**PROBLEM DETAILS**.
Retype the data exactly, skipping any picture in it.
******************************
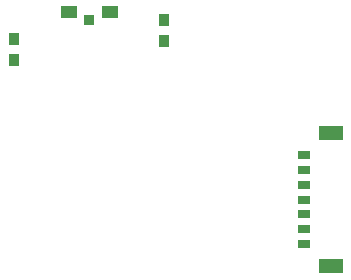
<source format=gbr>
G04 DesignSpark PCB PRO Gerber Version 10.0 Build 5299*
G04 #@! TF.Part,Single*
G04 #@! TF.FileFunction,Paste,Top*
G04 #@! TF.FilePolarity,Positive*
%FSLAX35Y35*%
%MOIN*%
G04 #@! TA.AperFunction,SMDPad,CuDef*
%ADD117R,0.03543X0.03898*%
%ADD116R,0.03189X0.03189*%
%ADD144R,0.04409X0.02835*%
%ADD115R,0.05472X0.03898*%
%ADD145R,0.07953X0.04606*%
G04 #@! TD.AperFunction*
X0Y0D02*
D02*
D115*
X135236Y261220D03*
X149016D03*
D02*
D116*
X142126Y258661D03*
D02*
D117*
X116929Y245319D03*
Y252319D03*
X166929Y251618D03*
Y258618D03*
D02*
D144*
X213780Y184055D03*
Y188976D03*
Y193898D03*
Y198819D03*
Y203740D03*
Y208661D03*
Y213583D03*
D02*
D145*
X222815Y176575D03*
Y221063D03*
X0Y0D02*
M02*

</source>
******************************
**COMPLETED EXERCISE**.
<source format=gbr>
G04 DesignSpark PCB PRO Gerber Version 10.0 Build 5299*
G04 #@! TF.Part,Single*
G04 #@! TF.FileFunction,Paste,Top*
G04 #@! TF.FilePolarity,Positive*
%FSLAX35Y35*%
%MOIN*%
G04 #@! TA.AperFunction,SMDPad,CuDef*
%ADD117R,0.03543X0.03898*%
%ADD116R,0.03189X0.03189*%
%ADD144R,0.04409X0.02835*%
%ADD115R,0.05472X0.03898*%
%ADD145R,0.07953X0.04606*%
G04 #@! TD.AperFunction*
X0Y0D02*
D02*
D115*
X135236Y261220D03*
X149016D03*
D02*
D116*
X142126Y258661D03*
D02*
D117*
X116929Y245319D03*
Y252319D03*
X166929Y251618D03*
Y258618D03*
D02*
D144*
X213780Y184055D03*
Y188976D03*
Y193898D03*
Y198819D03*
Y203740D03*
Y208661D03*
Y213583D03*
D02*
D145*
X222815Y176575D03*
Y221063D03*
X0Y0D02*
M02*

</source>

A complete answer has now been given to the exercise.